**DATASET SECTION**:
******
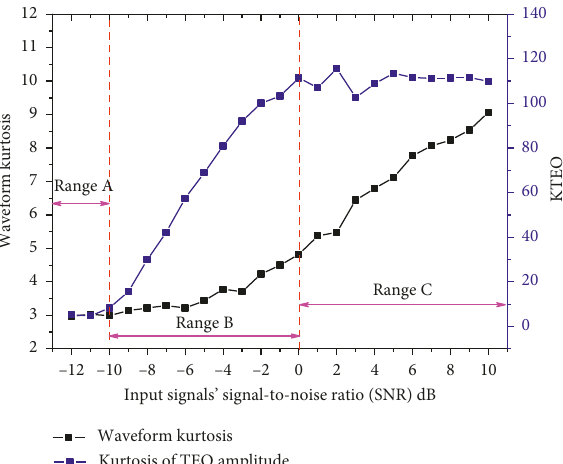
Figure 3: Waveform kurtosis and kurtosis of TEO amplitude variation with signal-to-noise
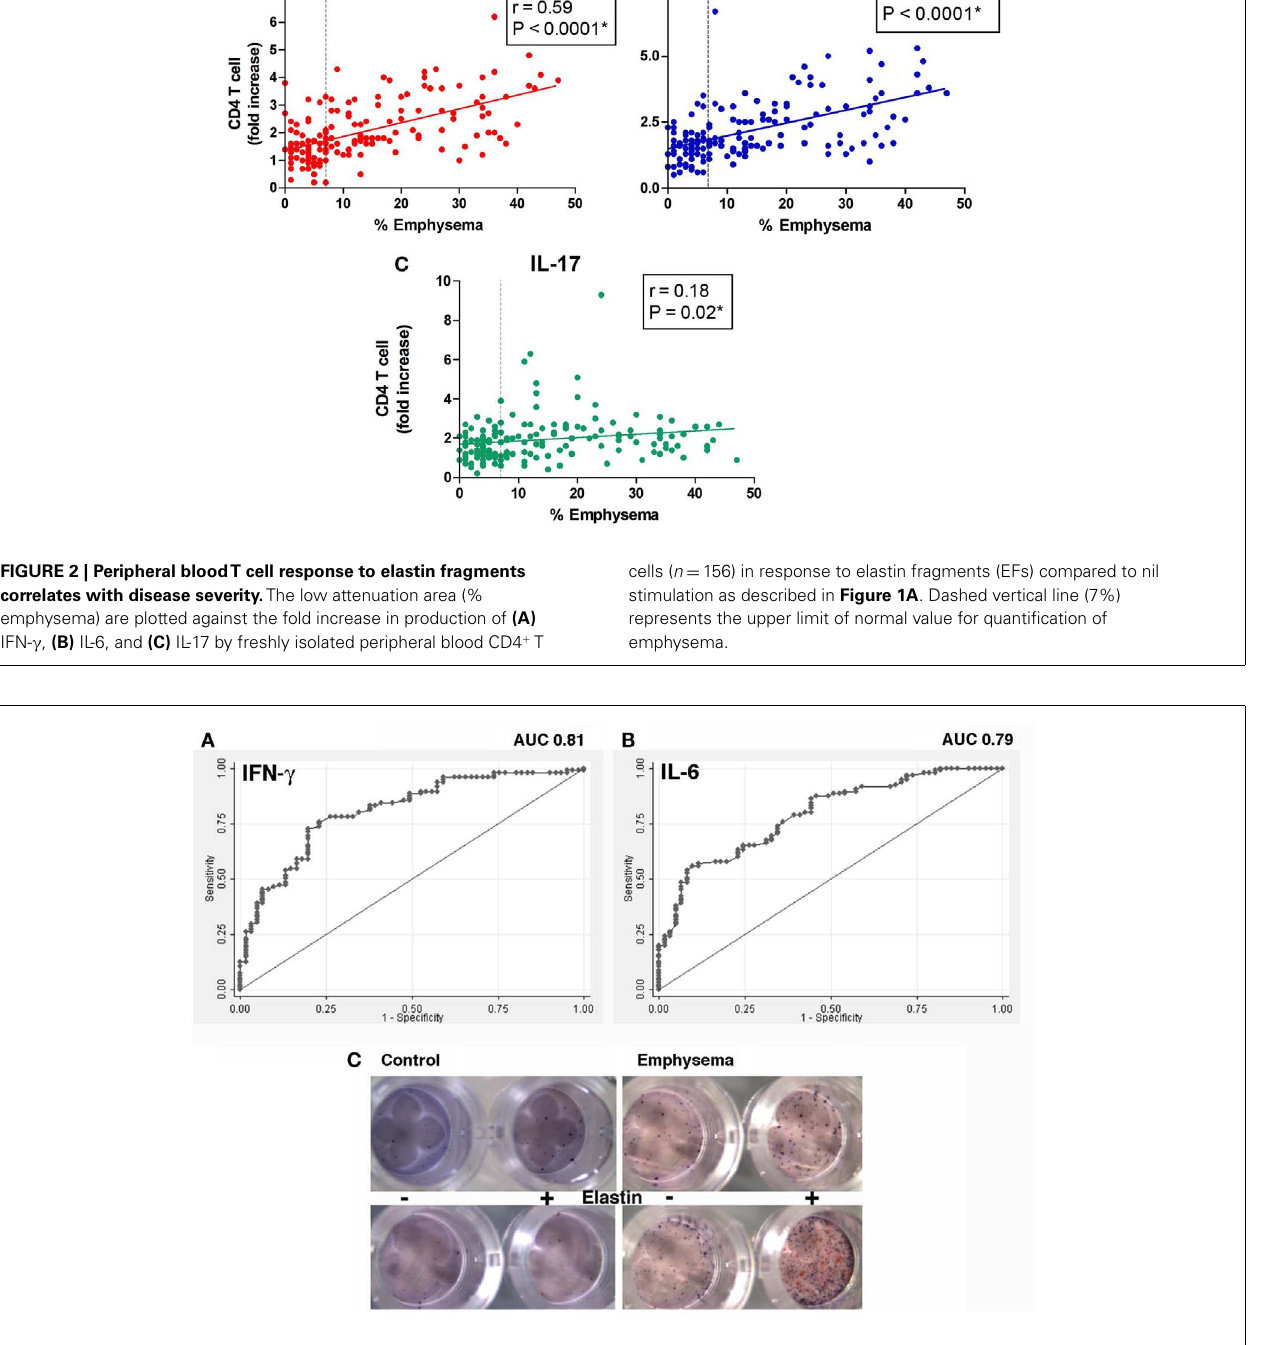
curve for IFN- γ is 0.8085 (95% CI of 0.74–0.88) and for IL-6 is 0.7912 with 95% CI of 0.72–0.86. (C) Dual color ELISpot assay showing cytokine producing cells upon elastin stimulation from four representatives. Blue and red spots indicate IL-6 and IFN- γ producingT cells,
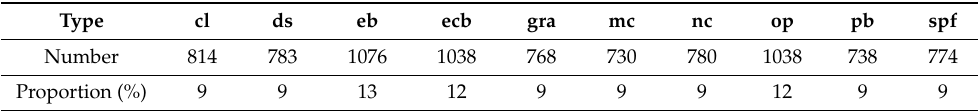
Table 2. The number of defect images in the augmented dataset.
******
**PROBLEM TO SOLVE**:
Report each line of the data in which "with" occurs.

**SOLUTION**:
Figure 3: Waveform kurtosis and kurtosis of TEO amplitude variation with signal-to-noise
curve for IFN- γ is 0.8085 (95% CI of 0.74–0.88) and for IL-6 is 0.7912 with 95% CI of 0.72–0.86. (C) Dual color ELISpot assay showing cytokine producing cells upon elastin stimulation from four representatives. Blue and red spots indicate IL-6 and IFN- γ producingT cells,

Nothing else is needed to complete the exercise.